**WHAT IS EXPECTED**
The data below should be retyped exactly, with the pictures left out.

**SOURCE DATA**

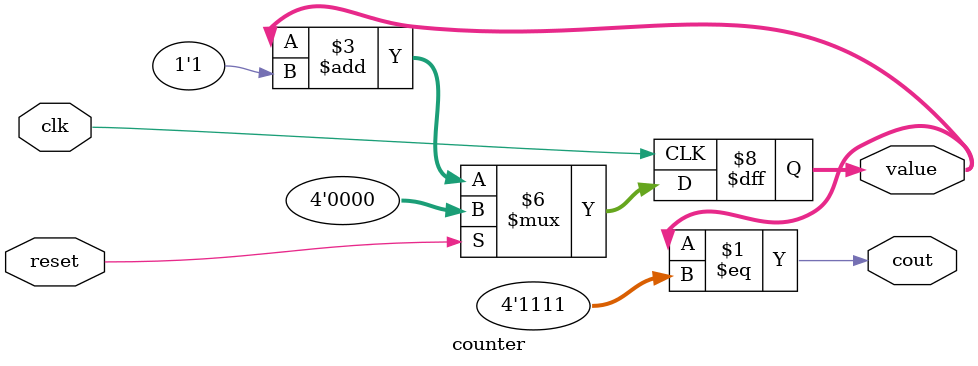
<source format=v>
`timescale 1ns / 1ns

module counter(value, cout, reset, clk);

parameter NBITS = 4;

output reg [NBITS-1:0] value = {NBITS{1'b0}};
output wire cout;
input wire reset, clk;

assign cout = value == {NBITS{1'b1}};

always @(posedge clk)
begin
    if (reset) value = {NBITS{1'b0}};
    else value <= value + 1'b1;
end

endmodule

</source>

**TASK OUTPUT**
<source format=v>
`timescale 1ns / 1ns

module counter(value, cout, reset, clk);

parameter NBITS = 4;

output reg [NBITS-1:0] value = {NBITS{1'b0}};
output wire cout;
input wire reset, clk;

assign cout = value == {NBITS{1'b1}};

always @(posedge clk)
begin
    if (reset) value = {NBITS{1'b0}};
    else value <= value + 1'b1;
end

endmodule

</source>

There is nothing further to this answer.